## What to work on
Lay out each line of text from the entries below as a Markdown table with two columns, Row and Line text, numbering the rows in order and omitting blank lines. Leave the pictures out of the table.

## Exercise data
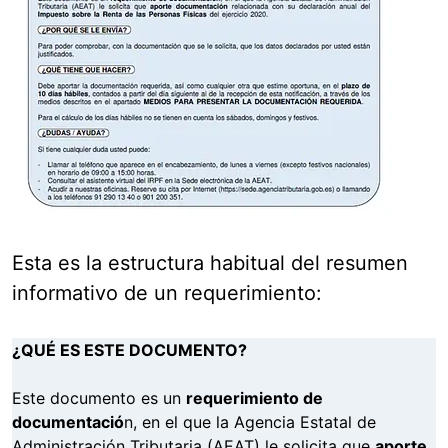
Esta es la estructura habitual del resumen
informativo de un requerimiento:
¿QUÉ ES ESTE DOCUMENTO?
Este documento es un
requerimiento de
documentació
n, en el que la Agencia Estatal de
Administración Tributaria (AEAT) le solicita que
aporte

## Result
| Row | Line text |
|---|---|
| 1 | Esta es la estructura habitual del resumen |
| 2 | informativo de un requerimiento: |
| 3 | ¿QUÉ ES ESTE DOCUMENTO? |
| 4 | Este documento es un |
| 5 | requerimiento de |
| 6 | documentació |
| 7 | n, en el que la Agencia Estatal de |
| 8 | Administración Tributaria (AEAT) le solicita que |
| 9 | aporte |